In a statement, Dugin described his daughter as a “rising star” who was “treacherously killed by enemies of Russia”.
“Our hearts not only yearn for revenge and retaliation. That would be too petty, not in the Russian style,” Dugin wrote. “We only need the win.”
The car bombing, unusual for Moscow since the gang wars of the turbulent 1990s, sparked calls from Russian nationalists to respond by stepping up strikes against Ukraine.
Sergei Markov, a pro-Kremlin political analyst, argued that the perpetrators of Dugina’s murder might have hoped to encourage a split between those in the Russian elite who advocate a political compromise to end hostilities in Ukraine and supporters of tougher military action.
Dugin, dubbed “Putin’s brain” and “Putin’s Rasputin” by some in the West, has been a prominent proponent of the concept of the “Russian world”, a spiritual and political ideology that emphasizes traditional values, restoration of Russia’s global influence and the unity of all ethnic Russians throughout the world.
Dugin helped popularize the concept of “Novorossiya” or “New Russia” which Russia has used to justify the 2014 annexation of Ukraine’s Crimean peninsula and its support for separatist rebels in eastern Ukraine.

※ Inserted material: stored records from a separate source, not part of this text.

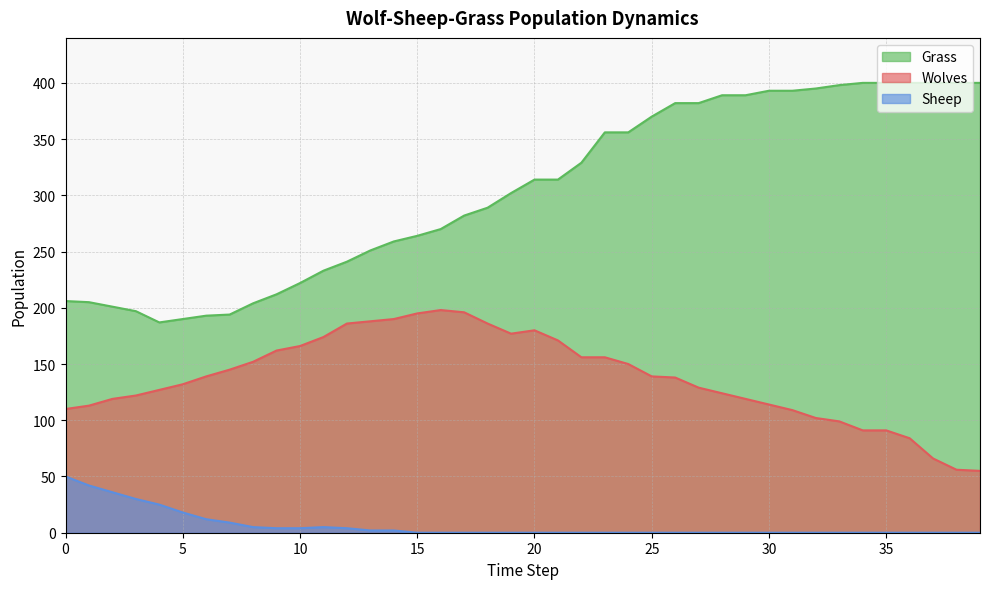

What is the difference between the Grass values at 10 and 33?

176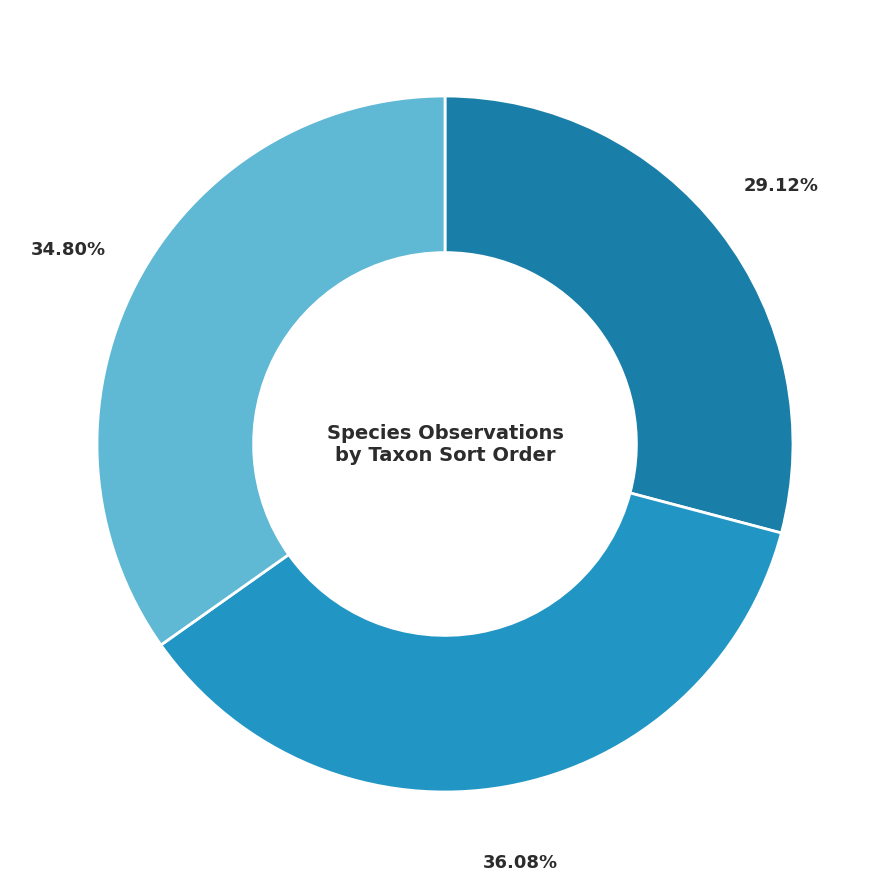

Does any single category account for the majority?

No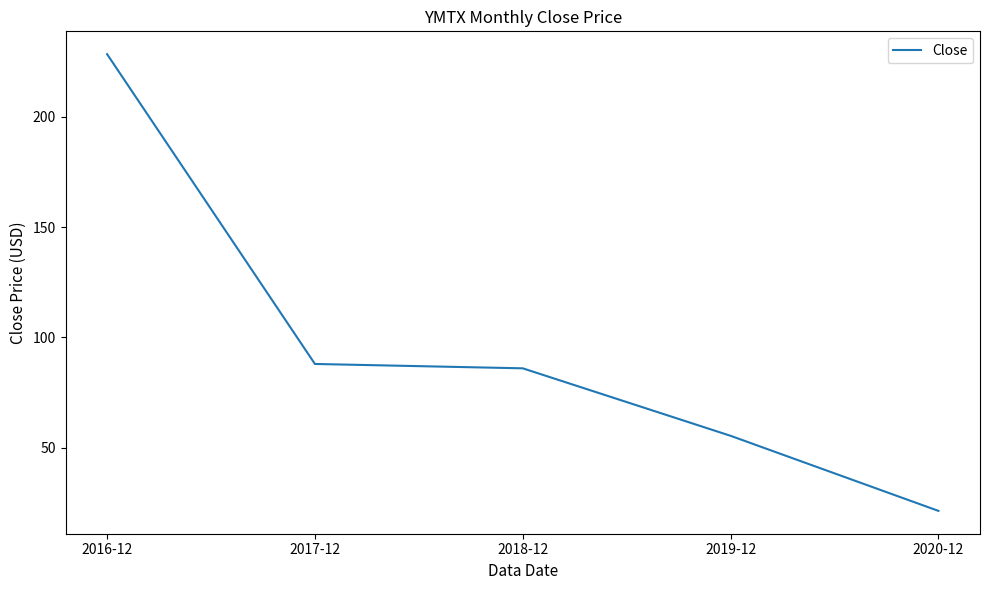

The value at 2018-12 is 42.2. True or false?

False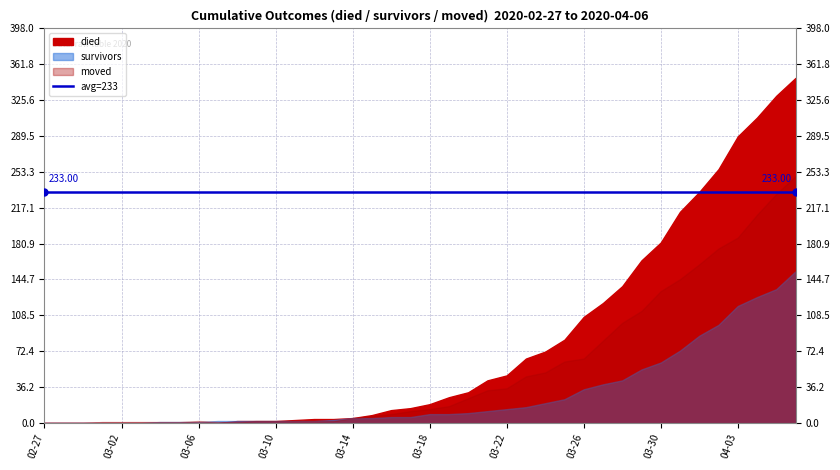

How many intersections are there between moved and died?

1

He urged the Kremlin to step up its operations in Ukraine.
Dugin also promoted authoritarian leadership in Russia and spoke dismissively of liberal Western values. It was slapped by American and European sanctions.
His daughter expressed similar views and had appeared as a commentator on the Tsargrad TV channel, where Dugin had served as editor.
Dugina herself was sanctioned by the United States in March for her work as editor of United World International, a website Washington has described as a source of disinformation.
During an appearance on Russian television last week, Dugina called America a “zombie society” where people oppose Russia but cannot find it on a map.